When you combine the quietness, transparency, musical flow and tonality, even with a little loss of scale, I feel the Classic Records 45 rpm 200g Clarity pressing is the best choice and could even be considered a bargain considering the price and rarity of the original mono pressings. My only complaint is they take four discs to do this, but then I guess I’m just lazy. This is a LP that every jazz enthusiast should own; and while all three will let you experience its beauty and emotional involvement, I highly recommend Classic Records 45 rpm 200g Clarity version!
Black vs. Clear:
Louis Armstrong Satchmo Plays King Oliver
Disc One: Audio Fidelity ST 91058-45-200G- Clarity pressed by Classic Records
Disc Two: Audio Fidelity ST 91058-45-200G
Here we have two versions of the modern day 45 rpm single. They are full 12 inch LPs with only one song per side from very desirable albums. They are especially well suited for audio show. In this case they are also especially well suited to listen to for the difference between one that is pressed on good old high quality black vinyl, and the other on Classic Records new Clarity vinyl.
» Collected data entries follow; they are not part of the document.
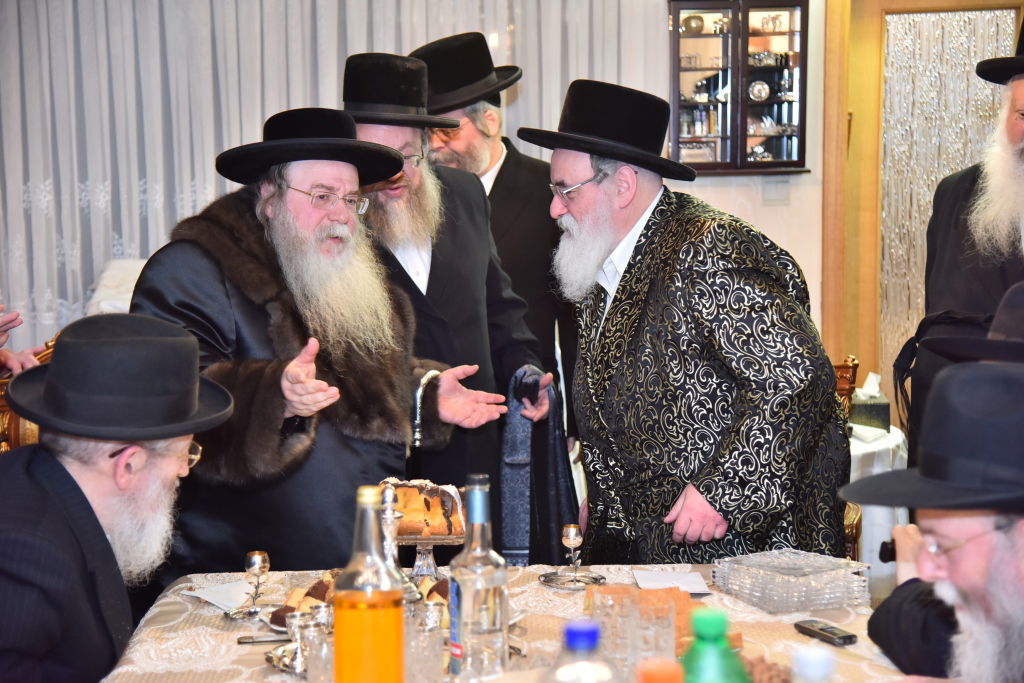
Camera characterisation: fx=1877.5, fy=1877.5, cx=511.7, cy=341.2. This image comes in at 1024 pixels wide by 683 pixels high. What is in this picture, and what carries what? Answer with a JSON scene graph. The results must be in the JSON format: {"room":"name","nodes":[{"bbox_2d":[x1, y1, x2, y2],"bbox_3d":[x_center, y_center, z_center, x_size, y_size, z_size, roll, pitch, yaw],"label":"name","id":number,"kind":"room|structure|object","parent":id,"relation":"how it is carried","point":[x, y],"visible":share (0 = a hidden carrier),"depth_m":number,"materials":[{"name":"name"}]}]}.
{"room":"dining room","nodes":[
{"label":"dining room","id":0,"kind":"room"},
{"bbox_2d":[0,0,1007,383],"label":"wall","id":1,"kind":"structure","parent":0,"point":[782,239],"depth_m":6.49,"materials":[{"name":"paint"}]},
{"bbox_2d":[0,0,668,358],"bbox_3d":[-0.908,-0.797,6.810,2.906,2.902,0.127,-1,5,-2],"label":"curtain","id":2,"kind":"object","parent":1,"relation":"attached to","point":[257,120],"visible":0.37,"depth_m":6.79,"materials":[{"name":"fabric"}]},
{"bbox_2d":[666,0,812,174],"bbox_3d":[0.816,-0.923,6.778,0.547,0.665,0.177,-1,5,-2],"label":"wall cabinet","id":3,"kind":"object","parent":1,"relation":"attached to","point":[780,34],"visible":0.96,"depth_m":6.73,"materials":[{"name":"brown wood"}]},
{"bbox_2d":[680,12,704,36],"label":"vase","id":4,"kind":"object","parent":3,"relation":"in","point":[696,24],"visible":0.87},
{"bbox_2d":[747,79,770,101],"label":"silver plate","id":5,"kind":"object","parent":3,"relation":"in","point":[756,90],"visible":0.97,"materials":[{"name":"silver metal"}]},
{"bbox_2d":[762,175,790,204],"bbox_3d":[0.950,-0.543,6.731,0.090,0.109,0.016,-1,5,-2],"label":"light switch","id":6,"kind":"object","parent":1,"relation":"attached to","point":[772,192],"visible":0.98,"depth_m":6.73,"materials":[{"name":"white plastic"}]},
{"bbox_2d":[820,0,1023,407],"bbox_3d":[1.696,-0.316,7.074,0.976,2.121,0.148,-1,5,-2],"label":"door","id":7,"kind":"structure","parent":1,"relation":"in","point":[872,58],"depth_m":7.03,"materials":[{"name":"brown wood"}]},
{"label":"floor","id":8,"kind":"structure","parent":0,"visible":0},
{"bbox_2d":[0,332,58,452],"bbox_3d":[-1.140,0.480,4.909,0.612,1.005,0.631,-1,5,-2],"label":"chair","id":9,"kind":"object","parent":8,"relation":"on","point":[3,407],"visible":0.14,"depth_m":4.85,"materials":[{"name":"brown wood"}]},
{"bbox_2d":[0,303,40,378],"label":"person","id":10,"kind":"object","parent":9,"relation":"on","point":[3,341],"visible":0.31,"depth_m":5.01},
{"bbox_2d":[0,311,230,682],"bbox_3d":[-0.723,0.453,3.023,0.535,0.996,0.744,0,6,9],"label":"man","id":11,"kind":"object","parent":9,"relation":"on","point":[95,540],"visible":0.99,"depth_m":2.92},
{"bbox_2d":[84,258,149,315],"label":"white chair","id":12,"kind":"object","parent":8,"relation":"on","point":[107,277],"visible":0.14,"depth_m":6.28,"materials":[{"name":"white fabric"}]},
{"bbox_2d":[131,105,507,576],"bbox_3d":[-0.422,0.255,3.942,0.655,1.484,0.745,4,7,39],"label":"man","id":13,"kind":"object","parent":8,"relation":"on","point":[203,273],"visible":0.78,"depth_m":3.74},
{"bbox_2d":[406,369,442,476],"bbox_3d":[-0.181,0.232,3.806,0.071,0.342,0.130,1,6,14],"label":"walking cane","id":14,"kind":"object","parent":13,"relation":"in","point":[425,379],"visible":0.56,"depth_m":3.77,"materials":[{"name":"silver metal"}]},
{"bbox_2d":[344,49,552,549],"bbox_3d":[-0.254,0.107,4.503,0.632,1.632,0.624,-4,6,-32],"label":"man","id":15,"kind":"object","parent":8,"relation":"on","point":[395,261],"visible":0.56,"depth_m":4.37},
{"bbox_2d":[499,367,579,565],"bbox_3d":[0.063,0.314,4.374,0.181,0.458,0.254,-3,6,-22],"label":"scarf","id":16,"kind":"object","parent":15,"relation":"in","point":[516,532],"visible":0.67,"depth_m":4.33,"materials":[{"name":"blue fabric"}]},
{"bbox_2d":[409,30,582,441],"bbox_3d":[-0.113,0.002,5.292,0.592,1.704,0.597,4,7,39],"label":"man","id":17,"kind":"object","parent":8,"relation":"on","point":[505,158],"visible":0.52,"depth_m":5.13},
{"bbox_2d":[92,562,914,682],"bbox_3d":[0.020,0.848,2.706,1.291,0.725,1.793,-1,5,-2],"label":"table","id":18,"kind":"object","parent":8,"relation":"on","point":[794,632],"visible":0.49,"depth_m":2.97,"materials":[{"name":"beige fabric"}]},
{"bbox_2d":[181,579,256,611],"bbox_3d":[-0.476,0.433,3.198,0.141,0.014,0.158,-1,5,-2],"label":"napkin","id":19,"kind":"object","parent":18,"relation":"on","point":[213,600],"visible":0.83,"depth_m":3.20,"materials":[{"name":"white paper"}]},
{"bbox_2d":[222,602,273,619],"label":"saucer","id":20,"kind":"object","parent":18,"relation":"on","point":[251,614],"visible":0.78,"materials":[{"name":"silver metal"}]},
{"bbox_2d":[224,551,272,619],"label":"silver goblet","id":21,"kind":"object","parent":18,"relation":"on","point":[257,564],"visible":0.98,"depth_m":3.09,"materials":[{"name":"silver metal"}]},
{"bbox_2d":[236,633,289,644],"bbox_3d":[-0.335,0.458,2.912,0.183,0.011,0.024,-1,6,-7],"label":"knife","id":22,"kind":"object","parent":18,"relation":"on","point":[277,640],"visible":0.65,"depth_m":2.90,"materials":[{"name":"silver metal"}]},
{"bbox_2d":[265,639,306,674],"bbox_3d":[-0.262,0.468,2.769,0.186,0.019,0.187,-3,6,-22],"label":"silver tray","id":23,"kind":"object","parent":18,"relation":"on","point":[273,660],"visible":0.27,"depth_m":2.77,"materials":[{"name":"silver metal"}]},
{"bbox_2d":[284,609,320,669],"bbox_3d":[-0.308,0.432,2.731,0.056,0.085,0.055,-1,5,-2],"label":"silver cup","id":24,"kind":"object","parent":18,"relation":"on","point":[293,626],"visible":0.78,"depth_m":2.72,"materials":[{"name":"silver metal"}]},
{"bbox_2d":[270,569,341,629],"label":"pastry","id":25,"kind":"object","parent":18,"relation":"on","point":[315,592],"visible":0.41,"depth_m":2.98,"materials":[{"name":"food"}]},
{"bbox_2d":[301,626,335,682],"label":"drinking glass","id":26,"kind":"object","parent":18,"relation":"on","point":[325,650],"visible":0.81,"depth_m":2.51,"materials":[{"name":"clear glass"}]},
{"bbox_2d":[332,484,403,682],"bbox_3d":[-0.174,0.332,2.262,0.082,0.315,0.083,-1,5,-2],"label":"orange bottle","id":27,"kind":"object","parent":18,"relation":"on","point":[335,640],"visible":0.99,"depth_m":2.23,"materials":[{"name":"glass"}]},
{"bbox_2d":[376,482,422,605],"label":"silver decanter","id":28,"kind":"object","parent":18,"relation":"on","point":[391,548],"visible":0.47,"depth_m":3.01,"materials":[{"name":"silver metal"}]},
{"bbox_2d":[403,616,445,682],"bbox_3d":[-0.128,0.433,2.563,0.080,0.107,0.080,-1,5,-2],"label":"drinking glass","id":29,"kind":"object","parent":18,"relation":"on","point":[429,654],"visible":0.76,"depth_m":2.54,"materials":[{"name":"clear glass"}]},
{"bbox_2d":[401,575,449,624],"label":"cake","id":30,"kind":"object","parent":18,"relation":"on","point":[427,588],"visible":0.38,"depth_m":2.95,"materials":[{"name":"food"}]},
{"bbox_2d":[395,531,465,582],"bbox_3d":[-0.161,0.384,3.342,0.197,0.107,0.205,-1,5,-2],"label":"cake stand","id":31,"kind":"object","parent":18,"relation":"on","point":[457,540],"visible":0.53,"depth_m":3.32,"materials":[{"name":"clear glass"}]},
{"bbox_2d":[379,476,466,536],"bbox_3d":[-0.183,0.289,3.318,0.215,0.089,0.115,-1,5,-2],"label":"cake","id":32,"kind":"object","parent":31,"relation":"on","point":[409,490],"visible":0.66,"depth_m":3.28,"materials":[{"name":"food"}]},
{"bbox_2d":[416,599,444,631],"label":"silver cup","id":33,"kind":"object","parent":18,"relation":"on","point":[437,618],"visible":0.55,"depth_m":2.76,"materials":[{"name":"silver metal"}]},
{"bbox_2d":[447,474,509,680],"bbox_3d":[-0.048,0.331,2.550,0.079,0.296,0.080,-1,5,-2],"label":"glass bottle","id":34,"kind":"object","parent":18,"relation":"on","point":[491,602],"visible":0.99,"depth_m":2.52,"materials":[{"name":"clear glass"}]},
{"bbox_2d":[540,568,605,588],"bbox_3d":[0.106,0.417,3.294,0.126,0.011,0.127,-3,6,-21],"label":"silver saucer","id":35,"kind":"object","parent":18,"relation":"on","point":[550,576],"visible":0.81,"depth_m":3.28,"materials":[{"name":"silver metal"}]},
{"bbox_2d":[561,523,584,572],"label":"silver goblet","id":36,"kind":"object","parent":35,"relation":"on","point":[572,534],"visible":0.99,"depth_m":3.40,"materials":[{"name":"metal"}]},
{"bbox_2d":[549,618,617,682],"bbox_3d":[0.070,0.397,1.909,0.084,0.242,0.077,-1,5,-2],"label":"plastic bottle","id":37,"kind":"object","parent":18,"relation":"on","point":[578,630],"visible":1,"depth_m":1.88,"materials":[{"name":"clear plastic"}]},
{"bbox_2d":[586,585,716,657],"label":"plastic cups","id":38,"kind":"object","parent":18,"relation":"on","point":[678,596],"visible":0.37,"depth_m":2.84,"materials":[{"name":"plastic"}]},
{"bbox_2d":[628,596,683,678],"bbox_3d":[0.188,0.419,2.575,0.077,0.123,0.077,-1,5,-2],"label":"drinking glass","id":39,"kind":"object","parent":18,"relation":"on","point":[674,644],"visible":0.69,"depth_m":2.55,"materials":[{"name":"clear glass"}]},
{"bbox_2d":[637,658,683,682],"bbox_3d":[0.138,0.403,1.751,0.072,0.221,0.073,-1,5,-2],"label":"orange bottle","id":40,"kind":"object","parent":18,"relation":"on","point":[658,666],"visible":1,"depth_m":1.73,"materials":[{"name":"orange"}]},
{"bbox_2d":[633,569,712,593],"bbox_3d":[0.277,0.419,3.267,0.123,0.012,0.154,-1,5,-2],"label":"napkin","id":41,"kind":"object","parent":18,"relation":"on","point":[670,578],"visible":0.95,"depth_m":3.26,"materials":[{"name":"white paper"}]},
{"bbox_2d":[679,608,747,682],"bbox_3d":[0.201,0.394,1.924,0.079,0.256,0.075,-1,5,-2],"label":"green bottle","id":42,"kind":"object","parent":18,"relation":"on","point":[704,658],"visible":1,"depth_m":1.90,"materials":[{"name":"green plastic"}]},
{"bbox_2d":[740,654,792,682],"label":"nuts","id":43,"kind":"object","parent":18,"relation":"on","point":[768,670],"visible":0.61,"depth_m":2.47,"materials":[{"name":"brown food"}]},
{"bbox_2d":[713,548,870,613],"bbox_3d":[0.471,0.399,3.143,0.201,0.060,0.211,-4,6,-30],"label":"glass dish","id":44,"kind":"object","parent":18,"relation":"on","point":[768,582],"visible":0.99,"depth_m":3.09,"materials":[{"name":"clear glass"}]},
{"bbox_2d":[790,644,836,682],"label":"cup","id":45,"kind":"object","parent":18,"relation":"on","point":[812,668],"visible":1,"depth_m":1.79,"materials":[{"name":"plastic"}]},
{"bbox_2d":[794,619,858,646],"bbox_3d":[0.489,0.452,2.923,0.038,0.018,0.127,-3,6,-24],"label":"mobile phone","id":46,"kind":"object","parent":18,"relation":"on","point":[836,634],"visible":0.99,"depth_m":2.91,"materials":[{"name":"black plastic"}]},
{"bbox_2d":[533,79,851,565],"bbox_3d":[0.365,0.194,3.977,0.585,1.474,0.701,-5,7,-40],"label":"man","id":47,"kind":"object","parent":8,"relation":"on","point":[620,303],"visible":0.95,"depth_m":3.76},
{"bbox_2d":[833,355,862,562],"bbox_3d":[0.820,0.495,5.762,0.527,0.892,0.564,-1,5,-2],"label":"chair","id":48,"kind":"object","parent":8,"relation":"on","point":[840,367],"visible":0.16,"depth_m":5.64,"materials":[{"name":"brown wood"}]},
{"bbox_2d":[847,424,908,590],"bbox_3d":[0.879,0.613,5.633,0.805,0.675,0.809,-1,5,-2],"label":"side table","id":49,"kind":"object","parent":8,"relation":"on","point":[892,445],"visible":0.22,"depth_m":5.31,"materials":[{"name":"white fabric"}]},
{"bbox_2d":[848,372,890,431],"bbox_3d":[1.061,0.176,5.629,0.145,0.168,0.157,-1,5,-2],"label":"tissue box","id":50,"kind":"object","parent":49,"relation":"on","point":[862,417],"visible":0.77,"depth_m":5.57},
{"bbox_2d":[846,357,1023,682],"bbox_3d":[0.709,0.516,2.411,0.648,1.014,0.633,-5,7,-41],"label":"man","id":51,"kind":"object","parent":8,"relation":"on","point":[1020,540],"visible":0.98,"depth_m":2.32},
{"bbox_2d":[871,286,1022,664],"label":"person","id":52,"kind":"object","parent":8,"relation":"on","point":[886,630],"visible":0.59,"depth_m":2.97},
{"bbox_2d":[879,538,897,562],"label":"camera","id":53,"kind":"object","parent":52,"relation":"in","point":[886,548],"visible":0.36,"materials":[{"name":"black"}]},
{"bbox_2d":[897,20,1023,464],"bbox_3d":[1.296,0.045,4.533,0.659,1.686,0.687,-5,7,-37],"label":"man","id":54,"kind":"object","parent":8,"relation":"on","point":[1022,92],"visible":0.67,"depth_m":4.49}
]}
On Classic Records website they describe Clarity Vinyl as representing the ultimate in vinyl formulations because it is comprised of over 90% percentage of the highest quality co-polymer available. It seems that co-polymer is a key component in vinyl pellets used for manufacturing LPs. Clarity Vinyl also has no carbon black additives, common in vinyl formulas for LPs. They say that Carbon Black contains trace metals that become magnetized and cause “electrical distortions” during playback that smears the sound. By taking out the Carbon Black, Classic Records claims to dramatically reduce the “electrical distortions” and thus bring more “Clarity” to the playback process, providing a more realistic musical experience to the listener and LP enthusiast.
So, with these two discs both being cut at 45 rpm from the same sources we have a wonderful chance to compare these black vs. clarity vinyl. I listened to them both several times over a few days, and even had someone else put them on and off the table so I didn’t know which was playing, so I think I have a pretty good understanding of how they sound compared to each other.
On either LP the “St. James Infirmary” selection is so good that it is hard to imagine how anyone could listen to this on a good system and not be moved to applaud at the end. Still, as good as the black vinyl sounds I never once made the mistake of thinking it was the Clarity LP. The Clarity is simply a little better in every way. It is quieter, more transparent, more detailed, and more musical all at the same time. It does this without giving up anything to the black vinyl. So if you own the black LP of these two songs the solution is simple; hurry up and get the Clarity version and keep the black one for a backup, or better yet give it to a music lover who doesn’t have it. (That’s me. –Ed.) I think the black one is out of print anyway, so they should really thank you.
Congratulations to Classic Records, so far the Clarity pressing I have heard have all been superb!